Outils : encore plus
Les conventions BIM comprennent également une description des solutions logicielles utilisées, et plus largement des systèmes d'information. Cela inclut la ou les plateformes collaboratives CDE (common data environment), ou encore les besoins liés à l'infrastructure digitale du projet ou du maître d'ouvrage. L'arrivée de l'IA va favoriser l'émergence de nouveaux outils ou un changement de la technologie des outils existants, mais aussi permettre des interactions avec des outils extérieurs au projet. Les environnements systems vont donc devenir plus riches et plus puissants, mais aussi plus précis et plus exigeants, faisant que cet aspect va se consolider.
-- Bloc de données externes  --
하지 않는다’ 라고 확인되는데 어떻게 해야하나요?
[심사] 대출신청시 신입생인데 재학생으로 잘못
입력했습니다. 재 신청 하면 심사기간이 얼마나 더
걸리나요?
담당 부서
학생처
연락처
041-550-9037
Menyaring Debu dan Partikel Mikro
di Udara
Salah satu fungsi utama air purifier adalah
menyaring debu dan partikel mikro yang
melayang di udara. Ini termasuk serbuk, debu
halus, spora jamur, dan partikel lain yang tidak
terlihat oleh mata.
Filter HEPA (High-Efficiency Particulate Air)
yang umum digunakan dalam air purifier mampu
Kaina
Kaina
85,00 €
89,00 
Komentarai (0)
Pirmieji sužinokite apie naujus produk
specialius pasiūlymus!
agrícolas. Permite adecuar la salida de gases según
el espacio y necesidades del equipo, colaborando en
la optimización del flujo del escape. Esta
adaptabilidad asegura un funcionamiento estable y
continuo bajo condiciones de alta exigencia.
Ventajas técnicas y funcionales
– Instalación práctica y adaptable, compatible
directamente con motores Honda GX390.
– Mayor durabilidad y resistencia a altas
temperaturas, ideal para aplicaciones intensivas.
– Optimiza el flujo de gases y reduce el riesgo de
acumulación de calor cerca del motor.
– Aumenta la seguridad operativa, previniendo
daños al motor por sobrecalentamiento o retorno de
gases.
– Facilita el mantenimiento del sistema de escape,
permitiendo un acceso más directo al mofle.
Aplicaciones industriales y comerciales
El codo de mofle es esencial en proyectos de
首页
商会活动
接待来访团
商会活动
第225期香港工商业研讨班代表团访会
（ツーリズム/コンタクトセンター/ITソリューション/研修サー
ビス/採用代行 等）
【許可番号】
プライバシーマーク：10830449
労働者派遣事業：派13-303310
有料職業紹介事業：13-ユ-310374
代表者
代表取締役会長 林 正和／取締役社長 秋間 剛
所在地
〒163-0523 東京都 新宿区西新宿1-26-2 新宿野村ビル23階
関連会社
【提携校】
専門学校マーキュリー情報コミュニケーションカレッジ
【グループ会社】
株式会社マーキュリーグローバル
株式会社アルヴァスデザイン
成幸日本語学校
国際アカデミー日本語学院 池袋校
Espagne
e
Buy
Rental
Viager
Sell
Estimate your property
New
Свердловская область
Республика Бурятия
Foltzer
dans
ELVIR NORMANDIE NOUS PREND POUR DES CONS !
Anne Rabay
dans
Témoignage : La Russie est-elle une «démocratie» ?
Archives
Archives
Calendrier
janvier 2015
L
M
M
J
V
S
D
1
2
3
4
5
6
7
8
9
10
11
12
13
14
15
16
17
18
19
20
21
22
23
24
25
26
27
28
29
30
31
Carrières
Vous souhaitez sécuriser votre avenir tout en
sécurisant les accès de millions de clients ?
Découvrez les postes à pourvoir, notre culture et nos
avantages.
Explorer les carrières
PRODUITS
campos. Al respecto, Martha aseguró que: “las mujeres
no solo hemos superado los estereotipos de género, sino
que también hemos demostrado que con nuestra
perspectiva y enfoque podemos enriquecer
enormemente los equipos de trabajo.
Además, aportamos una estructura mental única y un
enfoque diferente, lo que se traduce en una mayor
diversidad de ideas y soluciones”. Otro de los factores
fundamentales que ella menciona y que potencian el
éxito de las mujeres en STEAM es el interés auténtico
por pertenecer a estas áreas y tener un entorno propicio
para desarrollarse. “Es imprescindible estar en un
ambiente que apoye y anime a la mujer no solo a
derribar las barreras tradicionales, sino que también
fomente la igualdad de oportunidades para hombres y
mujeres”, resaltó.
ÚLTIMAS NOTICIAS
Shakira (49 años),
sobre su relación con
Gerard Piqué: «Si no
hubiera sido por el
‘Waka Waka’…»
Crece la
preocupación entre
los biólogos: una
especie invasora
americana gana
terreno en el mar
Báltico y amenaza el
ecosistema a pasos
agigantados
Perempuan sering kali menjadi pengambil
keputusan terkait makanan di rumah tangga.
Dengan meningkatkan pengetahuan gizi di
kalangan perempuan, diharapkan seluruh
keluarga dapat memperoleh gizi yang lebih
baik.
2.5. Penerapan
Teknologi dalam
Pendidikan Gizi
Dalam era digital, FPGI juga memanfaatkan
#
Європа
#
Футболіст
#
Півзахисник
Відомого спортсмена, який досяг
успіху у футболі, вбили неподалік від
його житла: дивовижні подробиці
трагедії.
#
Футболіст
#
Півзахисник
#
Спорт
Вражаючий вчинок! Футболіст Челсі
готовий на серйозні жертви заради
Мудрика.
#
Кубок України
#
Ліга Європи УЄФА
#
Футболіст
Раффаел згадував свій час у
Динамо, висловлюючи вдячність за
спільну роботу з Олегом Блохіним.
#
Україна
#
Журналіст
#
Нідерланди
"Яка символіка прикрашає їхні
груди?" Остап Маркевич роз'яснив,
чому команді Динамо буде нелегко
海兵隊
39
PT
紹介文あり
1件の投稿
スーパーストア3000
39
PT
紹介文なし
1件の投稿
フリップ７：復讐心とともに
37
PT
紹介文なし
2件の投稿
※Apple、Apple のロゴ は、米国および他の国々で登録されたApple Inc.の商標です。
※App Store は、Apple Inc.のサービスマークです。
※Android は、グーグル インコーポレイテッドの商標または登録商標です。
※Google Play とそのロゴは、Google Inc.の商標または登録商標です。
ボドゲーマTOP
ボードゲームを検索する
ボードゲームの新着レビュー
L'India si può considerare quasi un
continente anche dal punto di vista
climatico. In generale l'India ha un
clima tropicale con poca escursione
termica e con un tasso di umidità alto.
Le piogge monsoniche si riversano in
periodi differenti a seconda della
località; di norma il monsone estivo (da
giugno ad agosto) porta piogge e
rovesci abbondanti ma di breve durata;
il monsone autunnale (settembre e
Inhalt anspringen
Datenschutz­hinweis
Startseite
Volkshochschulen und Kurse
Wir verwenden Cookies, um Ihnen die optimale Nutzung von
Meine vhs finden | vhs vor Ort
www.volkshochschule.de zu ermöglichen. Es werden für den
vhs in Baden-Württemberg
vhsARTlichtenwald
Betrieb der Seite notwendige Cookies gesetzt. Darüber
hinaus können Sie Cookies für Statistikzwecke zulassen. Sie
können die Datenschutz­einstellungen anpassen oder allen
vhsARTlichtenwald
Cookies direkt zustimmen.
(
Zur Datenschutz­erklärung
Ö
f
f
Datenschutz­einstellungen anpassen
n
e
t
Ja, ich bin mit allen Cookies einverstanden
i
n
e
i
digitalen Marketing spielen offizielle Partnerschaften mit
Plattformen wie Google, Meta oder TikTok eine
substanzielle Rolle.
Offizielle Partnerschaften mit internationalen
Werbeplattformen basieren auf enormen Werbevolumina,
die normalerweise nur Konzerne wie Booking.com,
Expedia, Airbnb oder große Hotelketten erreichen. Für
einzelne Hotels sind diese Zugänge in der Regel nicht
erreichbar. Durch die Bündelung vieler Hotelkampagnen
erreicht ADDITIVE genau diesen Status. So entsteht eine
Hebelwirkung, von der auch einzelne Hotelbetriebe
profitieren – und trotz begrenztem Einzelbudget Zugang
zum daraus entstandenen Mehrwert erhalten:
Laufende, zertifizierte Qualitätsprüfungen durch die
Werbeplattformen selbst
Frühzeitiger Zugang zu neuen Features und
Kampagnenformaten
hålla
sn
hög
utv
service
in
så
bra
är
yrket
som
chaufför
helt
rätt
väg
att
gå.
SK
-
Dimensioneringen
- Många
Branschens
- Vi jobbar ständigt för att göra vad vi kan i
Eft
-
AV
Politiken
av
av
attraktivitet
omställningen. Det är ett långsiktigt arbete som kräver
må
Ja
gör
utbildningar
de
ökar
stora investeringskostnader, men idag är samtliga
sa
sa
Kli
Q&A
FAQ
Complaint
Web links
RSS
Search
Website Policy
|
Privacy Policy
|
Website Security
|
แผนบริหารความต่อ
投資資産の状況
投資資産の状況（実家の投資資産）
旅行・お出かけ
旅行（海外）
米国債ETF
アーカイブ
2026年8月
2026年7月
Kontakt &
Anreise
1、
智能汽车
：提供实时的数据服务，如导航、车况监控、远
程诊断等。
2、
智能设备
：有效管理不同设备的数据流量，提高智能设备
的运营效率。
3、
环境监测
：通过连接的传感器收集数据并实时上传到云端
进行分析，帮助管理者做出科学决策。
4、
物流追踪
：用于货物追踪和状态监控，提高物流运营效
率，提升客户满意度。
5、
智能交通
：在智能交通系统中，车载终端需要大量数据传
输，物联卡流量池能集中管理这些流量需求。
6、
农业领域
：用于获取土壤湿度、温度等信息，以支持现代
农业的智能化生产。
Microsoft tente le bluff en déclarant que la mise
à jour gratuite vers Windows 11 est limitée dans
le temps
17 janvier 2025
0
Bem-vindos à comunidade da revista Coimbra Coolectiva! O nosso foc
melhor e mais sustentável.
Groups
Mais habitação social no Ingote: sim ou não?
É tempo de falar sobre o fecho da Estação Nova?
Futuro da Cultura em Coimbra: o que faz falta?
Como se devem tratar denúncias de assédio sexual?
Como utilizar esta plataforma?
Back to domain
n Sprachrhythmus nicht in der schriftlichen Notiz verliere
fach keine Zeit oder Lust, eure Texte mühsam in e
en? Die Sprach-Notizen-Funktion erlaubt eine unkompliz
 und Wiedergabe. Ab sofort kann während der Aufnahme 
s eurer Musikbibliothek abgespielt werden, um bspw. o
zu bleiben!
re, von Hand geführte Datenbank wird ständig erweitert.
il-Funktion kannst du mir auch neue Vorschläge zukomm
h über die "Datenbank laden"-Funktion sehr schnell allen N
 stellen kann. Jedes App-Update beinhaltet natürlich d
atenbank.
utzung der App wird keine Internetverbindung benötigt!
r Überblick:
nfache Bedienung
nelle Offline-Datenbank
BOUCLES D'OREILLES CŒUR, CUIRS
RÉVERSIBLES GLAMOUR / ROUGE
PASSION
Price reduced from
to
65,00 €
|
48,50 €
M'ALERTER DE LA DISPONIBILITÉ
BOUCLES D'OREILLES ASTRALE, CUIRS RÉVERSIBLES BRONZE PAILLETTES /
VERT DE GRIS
En marchés privés, cette évolution appelle des efforts de préparation, mais pour la commande publique l'exercice pourrait être plus complexe en raison du principe imposant des spécifications techniques objectives.
Data : encore et encore !
La gestion des data est un sujet central des conventions BIM. Pour mémoire, elles indiquent les acteurs devant produire les données et les traiter, leur granularité, la norme d'information et les règles d'échange et de validation. De même, les conventions évoquent la protection des données par la propriété intellectuelle ou les données personnelles, leur confidentialité ou encore la cybersécurité. Tout ceci va demeurer, mais il semble bien que l'IA suppose l'usage de données qui s'en trouvent valorisées. D'une certaine façon, les conventions BIM peuvent aussi être perçues comme de véritables Data contracts ou Data agreements en tant que tel. Cela n'impose pas une modification de la nature des conventions BIM. Simplement, la perspective Data contract permet de donner la mesuredes enjeux, et par-là de contrôler la fiabilité du cadre commun, afin de sécuriser les intérêts de toutes les parties prenantes.
Convention BIM AI
Revisiter la convention BIM sous l'angle outils, data, management montre à la fois leur pertinence pour la mise en place d'un processus technologique, et comment elles peuvent s'adapter aux mutations actuelles. Comme toujours, cet effort d'adaptation variera en fonction des projets et des acteurs, et il prendra plus ou moins de temps, même si le temps ne cesse d'accélérer pour tous.
Enfin, signalons au besoin que cette nouvelle étape reste, comme les précédentes, motivée par l'ambition de produire des bâtiments et infrastructures de qualité.